One mini-saga of the past decade in American politics has been the flirtation—with talk of a deeper partnership—between progressives and libertarians. These two groups were driven together, in the main, by common hostility to huge chunks of the Bush administration’s agenda: endless, pointless wars; assaults on civil liberties; cynical vote-buying with federal dollars; and statist panders to the Christian right.

This cooperation reached its height during the 2006 election, in which, according to a new study by David Kirby and David Boaz, nearly half of libertarian voters supported Democratic congressional candidates—more than doubling the support levels from the previous midterm election in 2002.

Well, you can say goodbye to all that. The new Kirby/Boaz study reports that libertarian support for Democrats collapsed in 2008, despite many early favorable assessments of Barack Obama by libertarian commentators. Meanwhile, the economic crisis has raised the salience of issues on which libertarians and Dems most disagree. And there’s no question that during Obama’s first year—with the rise of the Tea Party movement and national debate over bailouts, deficits, and health care—libertarian hostility to the new administration has grown adamant and virtually universal.

[…]

So could “liberaltarianism” make a comeback in a not-too-distant future, when today’s passions have abated? You never know for sure, but the next major obstacle to cooperation may well be the Supreme Court’s decision on corporate political spending in Citizens United v. FEC, which libertarians celebrated as a victory for free speech, and most liberals denounced as a travesty if not a national disaster.

Cancel the Valentine’s Day hearts and flowers; this romance is dead.

I agree that “liberaltarianism” is kinda dead at the moment. Ed Kilgore thinks that progressives shouldn’t mind that too much. I disagree with his reasoning.

But 2008 showed that libertarian support is hardly crucial: Obama still won “libertarian” states such as Colorado and New Hampshire handily, even without their backing, and he generally performed better in the “libertarian West” than any Democratic nominee since LBJ.

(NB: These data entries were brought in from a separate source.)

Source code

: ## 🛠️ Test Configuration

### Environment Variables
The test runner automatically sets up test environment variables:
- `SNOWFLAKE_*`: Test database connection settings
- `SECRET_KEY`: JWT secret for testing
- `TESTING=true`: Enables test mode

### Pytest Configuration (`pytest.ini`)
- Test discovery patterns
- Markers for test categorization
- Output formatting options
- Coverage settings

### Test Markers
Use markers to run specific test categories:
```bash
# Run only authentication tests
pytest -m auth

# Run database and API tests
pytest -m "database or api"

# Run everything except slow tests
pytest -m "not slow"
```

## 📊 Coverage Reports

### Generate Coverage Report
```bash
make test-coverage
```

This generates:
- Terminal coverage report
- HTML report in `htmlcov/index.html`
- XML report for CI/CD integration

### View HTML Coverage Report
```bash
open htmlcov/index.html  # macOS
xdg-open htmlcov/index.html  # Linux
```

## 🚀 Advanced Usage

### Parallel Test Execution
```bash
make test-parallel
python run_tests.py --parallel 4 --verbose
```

I am sceptical of the claim that Obama lacked the backing of libertarians. Yes the Kirby-Boaz paper does say that McCain won libertarians about 70-30, but I suspect that study  oversamples southern conservatives. It is unfortunate they do not have a state-by state cross-tabs, which would give some indication how the libertarians voted in Colorado and New Hampshire. Moreover, even Kirby-Boaz conclude that Obama won the younger libertarians, the ones who will really matter in future elections.

True, most libertarians disagreed with large parts of the Obama agenda, but they also typically thought that McCain was far, far worse. Reason magazine’s survey of its writers in 2008 showed almost no support for McCain, almost everyone supported Obama or Barr. A majority of libertarian intellectuals, despite their misgivings, certainly preferred Obama over McCain.

Many of these people are now turning away from the Democrats. Kilgore is probably right about the inevitability of this break-up. From the point of view of electoral politics, however, the Democrats will ignore the libertarian vote at their own peril.